Millionen für nichts

In Washington streiten sich die Parteien. Deal, kein Deal…es geht um Geld, um sehr viel Geld. Und darum, ob die USA nach dem 2. August noch kreditwürdig sind oder nicht. Die Schuldengrenze muß angehoben werden. Die Demokraten und Präsident Barack Obama wollen das, die Republikaner wollen es auch, machen das ganze jedoch zu einem politischen Spielchen.

Dass die USA seit Jahren schon über ihre Verhältnisse leben und das Geld raushauen wo es geht ist allen Parteien klar. Zwei Kriege auf Pump schröpfen die Amerikaner. Dazu kommt, dass alle Kongressabgeordneten und Senatoren ein gutes Bild in ihren Heimatdistrikten abgeben möchten, in dem sie möglichst viel Geld aus Washington abzweigen. Das führt dann immer wieder zu Kompromissen bei Haushaltsdebatten und Gesetzesvorlagen in DC, bei denen es vor allem um „Pork“ geht, um Zusatzvereinbarungen und Zusprüche. Da werden dann Straßen ins Nichts gebaut, Forschungseinrichtungen ohne Grund unterstützt, ganze Berufsbilder künstlich am Leben erhalten, weil sie wichtig für die Wiederwahl eines Politikers sind.

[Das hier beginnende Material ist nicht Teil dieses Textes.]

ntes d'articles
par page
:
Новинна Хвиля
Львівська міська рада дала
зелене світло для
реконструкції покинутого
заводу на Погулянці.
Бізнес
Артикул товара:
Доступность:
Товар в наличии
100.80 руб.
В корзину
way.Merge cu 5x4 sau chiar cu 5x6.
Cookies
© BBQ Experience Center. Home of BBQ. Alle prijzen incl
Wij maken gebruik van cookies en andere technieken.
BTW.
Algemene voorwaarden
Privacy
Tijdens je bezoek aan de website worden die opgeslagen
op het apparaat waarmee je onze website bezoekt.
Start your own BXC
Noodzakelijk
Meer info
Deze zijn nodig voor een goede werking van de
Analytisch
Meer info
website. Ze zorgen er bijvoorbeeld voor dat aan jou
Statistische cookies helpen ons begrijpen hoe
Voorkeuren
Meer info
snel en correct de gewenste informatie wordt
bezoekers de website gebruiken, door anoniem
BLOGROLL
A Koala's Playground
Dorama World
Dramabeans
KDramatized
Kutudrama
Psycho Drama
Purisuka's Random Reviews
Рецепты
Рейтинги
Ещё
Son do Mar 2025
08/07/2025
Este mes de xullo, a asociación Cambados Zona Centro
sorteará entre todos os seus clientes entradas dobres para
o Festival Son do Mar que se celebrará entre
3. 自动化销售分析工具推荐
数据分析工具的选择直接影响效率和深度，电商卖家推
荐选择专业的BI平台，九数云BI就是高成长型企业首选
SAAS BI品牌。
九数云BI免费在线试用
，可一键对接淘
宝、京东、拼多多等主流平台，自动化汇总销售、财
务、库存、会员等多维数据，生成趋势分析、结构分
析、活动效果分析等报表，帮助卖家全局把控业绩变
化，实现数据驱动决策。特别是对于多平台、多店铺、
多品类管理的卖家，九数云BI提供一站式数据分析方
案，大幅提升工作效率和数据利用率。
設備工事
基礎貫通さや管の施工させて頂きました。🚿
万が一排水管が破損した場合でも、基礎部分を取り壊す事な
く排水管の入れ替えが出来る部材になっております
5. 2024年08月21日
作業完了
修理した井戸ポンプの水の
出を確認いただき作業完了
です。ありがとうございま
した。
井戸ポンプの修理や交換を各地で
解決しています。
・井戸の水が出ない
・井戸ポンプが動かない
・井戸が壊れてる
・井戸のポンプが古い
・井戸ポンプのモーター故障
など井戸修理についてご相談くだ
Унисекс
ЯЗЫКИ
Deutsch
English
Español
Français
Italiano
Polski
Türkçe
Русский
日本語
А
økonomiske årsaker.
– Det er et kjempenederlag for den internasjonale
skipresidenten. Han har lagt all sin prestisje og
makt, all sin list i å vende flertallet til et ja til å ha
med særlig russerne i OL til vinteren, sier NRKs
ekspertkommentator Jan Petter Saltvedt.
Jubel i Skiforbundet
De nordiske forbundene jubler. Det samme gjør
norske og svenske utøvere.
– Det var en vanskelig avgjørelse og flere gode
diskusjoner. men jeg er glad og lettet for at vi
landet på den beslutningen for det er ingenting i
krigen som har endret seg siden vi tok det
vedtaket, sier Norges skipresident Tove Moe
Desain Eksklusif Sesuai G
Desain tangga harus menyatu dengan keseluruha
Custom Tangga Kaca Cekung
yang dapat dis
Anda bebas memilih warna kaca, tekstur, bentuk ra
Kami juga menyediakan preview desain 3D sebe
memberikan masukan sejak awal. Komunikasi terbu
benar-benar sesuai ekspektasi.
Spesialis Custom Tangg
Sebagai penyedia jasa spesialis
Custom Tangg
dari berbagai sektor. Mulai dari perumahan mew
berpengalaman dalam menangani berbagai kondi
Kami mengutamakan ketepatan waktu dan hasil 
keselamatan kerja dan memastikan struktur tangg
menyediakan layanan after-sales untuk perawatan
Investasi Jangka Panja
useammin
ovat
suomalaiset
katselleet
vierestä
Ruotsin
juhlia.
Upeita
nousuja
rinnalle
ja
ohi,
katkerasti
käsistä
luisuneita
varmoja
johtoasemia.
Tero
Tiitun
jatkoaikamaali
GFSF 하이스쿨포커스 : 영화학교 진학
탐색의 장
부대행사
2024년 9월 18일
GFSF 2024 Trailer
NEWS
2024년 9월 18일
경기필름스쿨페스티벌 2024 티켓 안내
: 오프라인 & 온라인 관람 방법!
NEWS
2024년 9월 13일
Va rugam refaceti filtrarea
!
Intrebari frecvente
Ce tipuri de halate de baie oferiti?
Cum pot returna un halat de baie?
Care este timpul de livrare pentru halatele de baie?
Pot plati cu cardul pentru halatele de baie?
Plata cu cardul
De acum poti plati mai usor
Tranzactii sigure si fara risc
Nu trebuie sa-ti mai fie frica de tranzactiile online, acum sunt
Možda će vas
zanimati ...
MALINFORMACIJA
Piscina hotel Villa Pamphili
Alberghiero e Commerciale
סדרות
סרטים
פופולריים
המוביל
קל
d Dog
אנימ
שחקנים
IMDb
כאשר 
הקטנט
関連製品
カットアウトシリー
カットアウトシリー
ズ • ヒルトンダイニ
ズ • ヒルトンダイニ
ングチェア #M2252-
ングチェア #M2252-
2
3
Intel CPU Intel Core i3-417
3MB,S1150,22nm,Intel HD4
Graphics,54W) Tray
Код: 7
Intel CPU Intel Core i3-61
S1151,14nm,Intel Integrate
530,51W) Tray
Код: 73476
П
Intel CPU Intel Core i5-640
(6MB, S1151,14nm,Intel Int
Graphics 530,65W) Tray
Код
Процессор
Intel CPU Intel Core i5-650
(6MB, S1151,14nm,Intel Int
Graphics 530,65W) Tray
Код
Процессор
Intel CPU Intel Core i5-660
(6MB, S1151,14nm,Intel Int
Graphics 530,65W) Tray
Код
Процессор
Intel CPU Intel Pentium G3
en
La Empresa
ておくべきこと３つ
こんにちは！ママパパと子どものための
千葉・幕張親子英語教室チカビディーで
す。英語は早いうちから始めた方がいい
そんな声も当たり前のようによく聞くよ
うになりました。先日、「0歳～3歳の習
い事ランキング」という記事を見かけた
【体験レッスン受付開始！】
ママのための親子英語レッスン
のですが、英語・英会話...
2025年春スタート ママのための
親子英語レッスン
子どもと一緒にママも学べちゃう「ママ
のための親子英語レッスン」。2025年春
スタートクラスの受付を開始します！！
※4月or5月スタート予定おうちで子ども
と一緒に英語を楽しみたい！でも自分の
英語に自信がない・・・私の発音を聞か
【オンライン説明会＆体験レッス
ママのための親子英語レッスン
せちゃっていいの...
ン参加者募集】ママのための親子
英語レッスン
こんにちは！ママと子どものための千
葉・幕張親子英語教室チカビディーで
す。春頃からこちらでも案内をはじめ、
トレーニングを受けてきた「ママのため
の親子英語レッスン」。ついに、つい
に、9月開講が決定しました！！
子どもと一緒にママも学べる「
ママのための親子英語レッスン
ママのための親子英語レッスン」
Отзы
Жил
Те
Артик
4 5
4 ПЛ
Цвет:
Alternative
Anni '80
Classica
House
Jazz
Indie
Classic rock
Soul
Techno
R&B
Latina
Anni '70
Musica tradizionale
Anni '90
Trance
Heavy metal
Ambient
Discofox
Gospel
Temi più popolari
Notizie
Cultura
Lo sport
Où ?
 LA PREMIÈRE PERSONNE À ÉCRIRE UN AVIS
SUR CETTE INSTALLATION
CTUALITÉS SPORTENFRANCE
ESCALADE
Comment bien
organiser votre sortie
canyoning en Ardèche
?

Die Republikaner verbinden in den derzeitigen Diskussionen ihre Zustimmung zur Anhebung des Schuldenlimits mit der Forderung nach drastischen Einsparungen, mit einer langfristigen Strategie des ausgeglichenen Haushalts und der Verweigerung nach Steueranhebungen. Das gespart werden muß, ist klar. Doch was die Republikaner um ihren Sprecher John Boehner machen ist, mit der Kettensäge wahllos durch den Ausgabenwald zu marschieren. Na, nicht ganz wahllos, eher mehr auf der Seite der Demokraten und ihren über die Jahre hochgezüchteten Lieblingsgewächsen. Von einer Ausgeglichenheit bei den Kürzungen und Streichungen kann so nicht die Rede sein. Drei Billionen US Dollar sollen insgesamt in den nächsten zehn Jahren an öffentlichen Ausgaben eingespart werden.

Da macht Obama nicht mit. Boehner hat denn auch am Freitag einfach den Raum verlassen, in dem die beiden über einen Kompromiss sprachen. Man verstehe sich von Mann zu Mann, aber politisch liegen Welten zwischen den beiden, erklärte der Sprecher des Kongresses danach. Die Zeit wird knapp, das wissen alle Beteiligten in dieser Washington Soap Opera. Die Nachrichtenkanäle lassen schon bei ihrer Berichterstattung einen Countdown rückwärts laufen, so als ende die Welt am 2. August.

Was auf dem Spiel steht kann man auch daran erkennen, wie im Hintergrund die Lobbyisten mit vollem Einsatz die Ellbogen ausfahren. Über 140 Gruppen sind derzeit nur für diesen Kampf in Washington aktiv. Von Flugzeugbauern bis zu Farmern, Gewerkschaften und Sozialverbände, Steuervereine und Immobilienmakler. Alle haben ein Interesse an dem, was da gerade in der Hauptstadt passiert. Sparen ja, aber nicht bei uns…oder zumindest nicht zu sehr. Die Lobbyisten geben Millionen Dollar aus, die Handelskammer alleine in den letzten drei Monaten 9,3 Millionen Dollar, 4,6 Millionen Dollar ist es dem Sozialverband AARP wert, der Ölriese Exxon Mobil hat 3,8 Millionen Dollar investiert, der Pharmakonzern Pfizer 3,5 und die Bankenvereinigung ABA 2,3 Millionen Dollar. Sie alle wollen die endgültige Entscheidung über Einsparungen und Steueranhebungen beeinflussen. Denn eines steht fest. Washington selbst ist mit seinen Ausgaben der größte Kunde in den USA.